Podcast Ep 58: Ireland’s motor sector enjoyed astonishing progress despite level 5 restrictions, selling 60,000 new cars. Bank of Ireland head of Motor Sector Stephen Healy discusses trends.
Ireland’s motor sector adapted to the challenge of level 5 restrictions and managed to sell 60,000 new vehicles in the first quarter.
However, compared with Q1 2020, sales in the first quarter were down 3pc year-on-year, according to the most recent Bank of Ireland Motor Sector newsletter compiled by head of Motor Sector Stephen Healy.
“Mid-term the total cost of ownership of EVs is expected to reach parity with internal combustion engines by 2025”
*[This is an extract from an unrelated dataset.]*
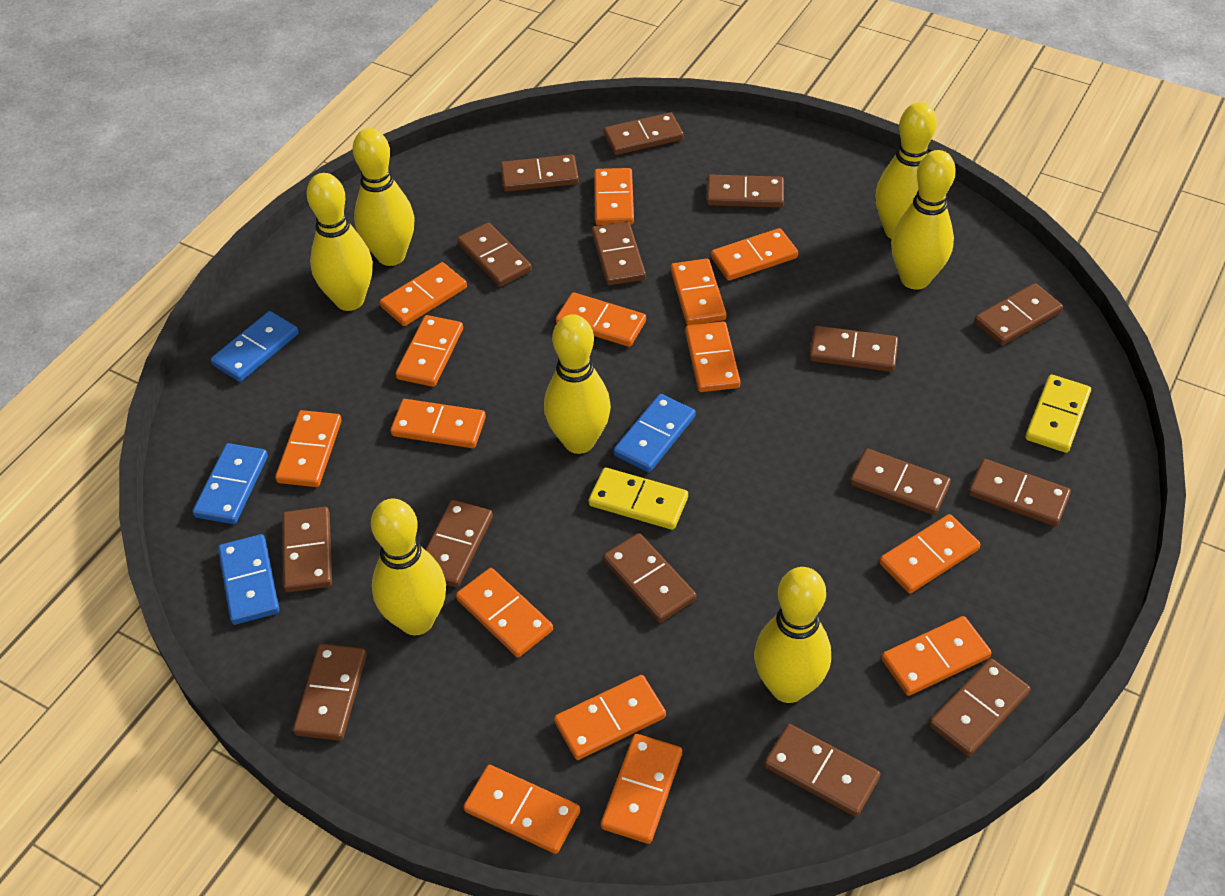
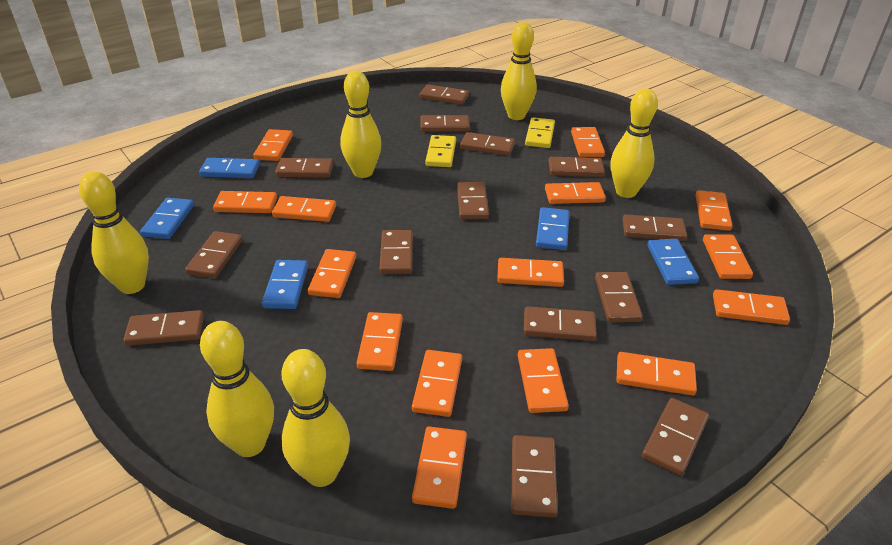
blue domino: [192,443,268,524] [211,311,299,382] [218,534,279,625] [613,394,696,472] = 4 -> [140,198,194,239] [199,158,260,178] [262,260,308,309] [536,207,570,250] [647,239,699,285] = 5
brown domino: [282,507,332,592] [293,644,367,741] [425,500,493,588] [457,223,532,287] [500,154,579,192] [592,221,646,285] [603,533,696,623] [604,113,684,155] [707,175,784,208] [764,724,880,817] [809,326,898,372] [850,448,951,515] [929,658,1031,756] [968,459,1071,526] [974,283,1063,345] = 15 -> [123,310,204,346] [185,231,243,278] [275,158,334,178] [379,230,413,274] [420,84,469,105] [420,115,470,132] [457,182,489,219] [460,132,515,156] [511,435,558,518] [524,306,597,341] [548,157,605,177] [595,272,643,322] [622,215,687,241] [642,398,709,476] = 14
yellow bowling pin: [306,173,373,311] [353,128,414,266] [371,499,446,635] [544,314,611,454] [754,567,831,703] [875,102,937,239] [891,150,956,290] = 7 -> [79,171,149,294] [200,321,274,457] [281,349,350,487] [340,71,382,178] [501,22,537,120] [610,88,658,198] = 6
Speaking with ThinkBusiness, Healy said that achieving 60,000 new car sales was nevertheless a “huge achievement by the sector” in the face of Level 5 restrictions.
Under these restrictions, dealers were open for servicing, parts and body repairs but all vehicle sales were digital.
Another area for hope for the sector was van sales, which were up 22pc in the first quarter with sales on par with the first quarter of 2020.
Healy said there was a correlation between van sales and the rise of e-commerce. “Van sales were strong as companies replaced or expanded fleets, including a rise in home deliveries.”
In the UK, van sales were even stronger – up 43pc in the quarter.
The electric vehicle train is coming and it is stopping at all stations
Sales of electric vehicles ticked up in March to 11.3pc of new car sales in the month. Some 68pc of electric vehicle sales are attributed to three models – the Nissan Leaf, the Tesla Model 3, and the new Volkswagen I.D. 4, which just launched here in March.
In fact, the Volkswagen I.D.4 was the overall bestselling car in the market in March.
“It will be interesting to watch as it develops. EU governments have hitched their wagons to the electric vehicle train. Government policy coupled with EU emissions directives are driving this change and manufacturers are launching more low emission vehicles to meet emissions targets.”
Despite the accelerated demand for electric vehicles, Healy said change will take time due to the higher cost of electric vehicles, range anxiety and consumers generally being slow to adopt new technologies.
Looking to the future though, there is no doubt the future is electric. “Manufacturers are releasing more versions of electric vehicles (EV) with longer ranges and global EV sales are increasing. “Volkswagen launched the ID.4, a mid-sized SUV, and it was the best overall car in the Republic of Ireland in March.
“Mid-term the total cost of ownership of EVs is expected to reach parity with internal combustion engines by 2025.”
Healy said that continued Government subsidies will be vital in increasing EV adoptions.
In Europe major trends include manufacturers beginning to invest in EV production. “For example, Volkswagen is planning six European battery cell plants by 2030, which is positive from a supply chain perspective, with less reliance on Asian markets. Northvolt, a company started by former Tesla executives in 2017 has secured a $14bn supply deal with Volkswagen and wants to supply 25pc of the European EV market by 2030.
“The EV train is coming but it will take time for consumers to make the switch. In the meantime, manufacturers have a great range of low emission petrol, diesel, hybrid and electric vehicles on offer” Healy said.